:: Текст для чтения ::
╔══

Сергей Медведев: Несмотря на идеологию, на партийный диктат, контроль и полицейское наблюдение, они на чисто институциональном уровне гораздо более модернизованы?
Александр Рубцов: Да. Низовая модернизация, по крайней мере, в этом, и тут они очень сильно нас опережают. В нашей истории очень много метаний, причем мы превращаемся в собственную противоположность с точки зрения отношения к государству, атомизации или, наоборот, коллективизма, отношения к идеологии. Нам все время кажется, что есть какие-то архетипы, а на самом деле здесь происходят исторические перевертыши. Например, дореволюционный общинный коллективизм был использован в советской модели, но доведен до полного предела, до такого состояния, что фраза «Я не хочу быть членом никакого коллектива» – это советское высказывание. Понятно, что коллектив, с одной стороны, — это большое и теплое тело, к которому слабому человеку хочется прислониться. Но когда этот коллектив лезет к тебе в душу, в карман, в мозг, под одеяло, и все это чревато потерей свободы, а то и жизни…
Сергей Медведев: Наступает реакция, которую мы видим сейчас.

╚══

:: Что нужно сделать ::
Переведите на английский язык предложение из текста для чтения: «Нам все время кажется, что есть какие-то архетипы, а на самом деле здесь происходят исторические перевертыши.»

:: Состав данных ::

╔══

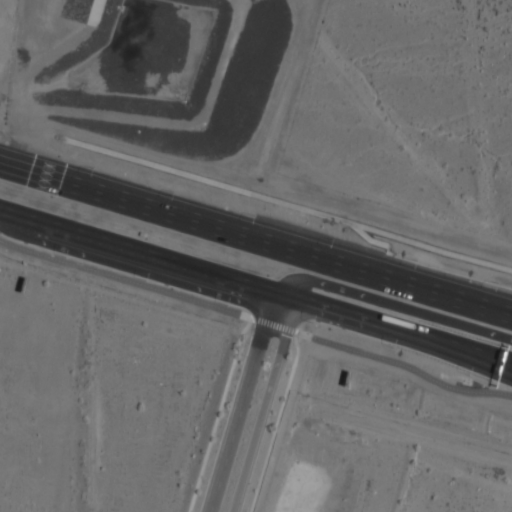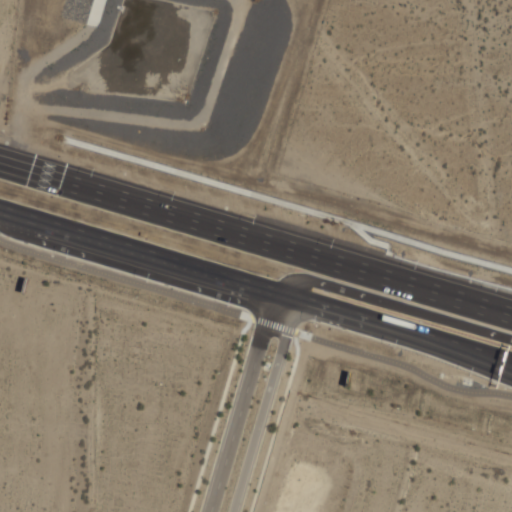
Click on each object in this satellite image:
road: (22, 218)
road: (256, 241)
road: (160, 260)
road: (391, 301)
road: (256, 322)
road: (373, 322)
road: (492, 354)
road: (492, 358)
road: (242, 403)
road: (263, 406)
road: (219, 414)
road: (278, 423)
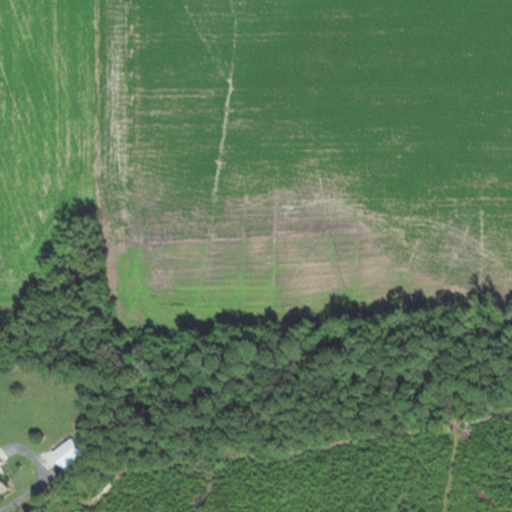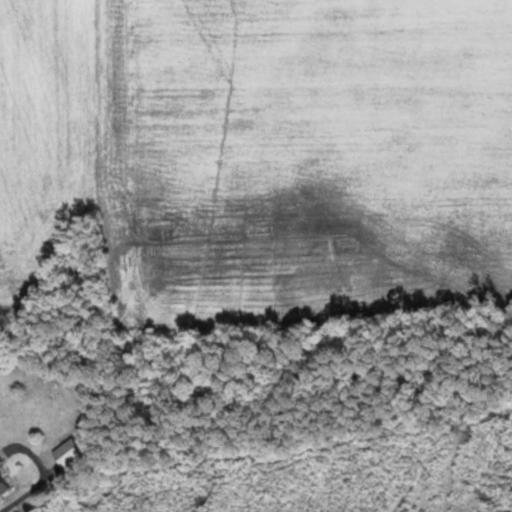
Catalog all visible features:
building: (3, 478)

╚══
╔══

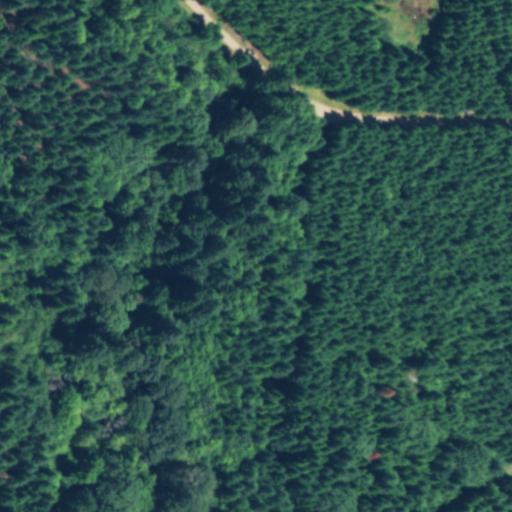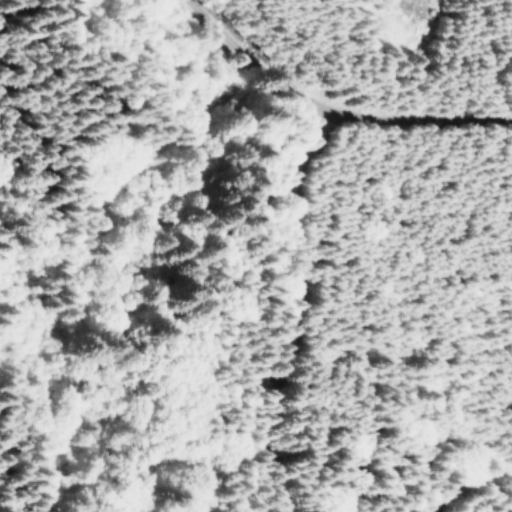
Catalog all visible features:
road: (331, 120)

╚══

:: Решение задания ::
We keep thinking that there are certain archetypes, but in reality what is happening here are historical reversals.